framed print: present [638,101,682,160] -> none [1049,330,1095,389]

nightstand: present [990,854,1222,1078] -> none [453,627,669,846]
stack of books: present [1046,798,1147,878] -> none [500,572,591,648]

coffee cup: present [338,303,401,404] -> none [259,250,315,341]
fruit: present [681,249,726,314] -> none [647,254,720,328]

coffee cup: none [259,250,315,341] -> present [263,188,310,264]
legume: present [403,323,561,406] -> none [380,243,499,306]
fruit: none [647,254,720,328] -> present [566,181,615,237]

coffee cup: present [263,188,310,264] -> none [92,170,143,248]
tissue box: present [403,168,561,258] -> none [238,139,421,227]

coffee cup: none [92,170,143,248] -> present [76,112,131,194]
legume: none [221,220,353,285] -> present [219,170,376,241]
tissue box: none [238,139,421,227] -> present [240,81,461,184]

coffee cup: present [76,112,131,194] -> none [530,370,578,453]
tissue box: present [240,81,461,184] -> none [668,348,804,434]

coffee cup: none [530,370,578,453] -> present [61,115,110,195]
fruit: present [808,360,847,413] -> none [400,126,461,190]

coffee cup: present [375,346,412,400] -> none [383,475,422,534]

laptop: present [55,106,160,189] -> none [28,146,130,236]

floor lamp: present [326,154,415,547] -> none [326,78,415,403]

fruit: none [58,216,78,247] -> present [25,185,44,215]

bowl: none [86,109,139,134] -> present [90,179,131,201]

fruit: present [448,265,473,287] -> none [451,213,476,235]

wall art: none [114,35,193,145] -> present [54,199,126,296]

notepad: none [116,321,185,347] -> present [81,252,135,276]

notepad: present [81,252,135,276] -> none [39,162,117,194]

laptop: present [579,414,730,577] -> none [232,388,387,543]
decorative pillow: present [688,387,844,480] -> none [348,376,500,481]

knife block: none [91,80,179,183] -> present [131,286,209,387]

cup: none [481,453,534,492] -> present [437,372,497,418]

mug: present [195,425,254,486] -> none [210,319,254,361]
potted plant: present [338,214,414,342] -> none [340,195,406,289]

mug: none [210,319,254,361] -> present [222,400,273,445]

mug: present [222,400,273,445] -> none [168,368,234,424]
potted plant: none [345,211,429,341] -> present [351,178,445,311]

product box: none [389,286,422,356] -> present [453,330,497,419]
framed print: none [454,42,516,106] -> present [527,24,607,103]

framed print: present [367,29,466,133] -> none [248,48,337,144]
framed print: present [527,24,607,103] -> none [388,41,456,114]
****************
> [Job]: The complete listing must be printed again exactly as given.

> [Worked solution]:
framed print: present [638,101,682,160] -> none [1049,330,1095,389]

nightstand: present [990,854,1222,1078] -> none [453,627,669,846]
stack of books: present [1046,798,1147,878] -> none [500,572,591,648]

coffee cup: present [338,303,401,404] -> none [259,250,315,341]
fruit: present [681,249,726,314] -> none [647,254,720,328]

coffee cup: none [259,250,315,341] -> present [263,188,310,264]
legume: present [403,323,561,406] -> none [380,243,499,306]
fruit: none [647,254,720,328] -> present [566,181,615,237]

coffee cup: present [263,188,310,264] -> none [92,170,143,248]
tissue box: present [403,168,561,258] -> none [238,139,421,227]

coffee cup: none [92,170,143,248] -> present [76,112,131,194]
legume: none [221,220,353,285] -> present [219,170,376,241]
tissue box: none [238,139,421,227] -> present [240,81,461,184]

coffee cup: present [76,112,131,194] -> none [530,370,578,453]
tissue box: present [240,81,461,184] -> none [668,348,804,434]

coffee cup: none [530,370,578,453] -> present [61,115,110,195]
fruit: present [808,360,847,413] -> none [400,126,461,190]

coffee cup: present [375,346,412,400] -> none [383,475,422,534]

laptop: present [55,106,160,189] -> none [28,146,130,236]

floor lamp: present [326,154,415,547] -> none [326,78,415,403]

fruit: none [58,216,78,247] -> present [25,185,44,215]

bowl: none [86,109,139,134] -> present [90,179,131,201]

fruit: present [448,265,473,287] -> none [451,213,476,235]

wall art: none [114,35,193,145] -> present [54,199,126,296]

notepad: none [116,321,185,347] -> present [81,252,135,276]

notepad: present [81,252,135,276] -> none [39,162,117,194]

laptop: present [579,414,730,577] -> none [232,388,387,543]
decorative pillow: present [688,387,844,480] -> none [348,376,500,481]

knife block: none [91,80,179,183] -> present [131,286,209,387]

cup: none [481,453,534,492] -> present [437,372,497,418]

mug: present [195,425,254,486] -> none [210,319,254,361]
potted plant: present [338,214,414,342] -> none [340,195,406,289]

mug: none [210,319,254,361] -> present [222,400,273,445]

mug: present [222,400,273,445] -> none [168,368,234,424]
potted plant: none [345,211,429,341] -> present [351,178,445,311]

product box: none [389,286,422,356] -> present [453,330,497,419]
framed print: none [454,42,516,106] -> present [527,24,607,103]

framed print: present [367,29,466,133] -> none [248,48,337,144]
framed print: present [527,24,607,103] -> none [388,41,456,114]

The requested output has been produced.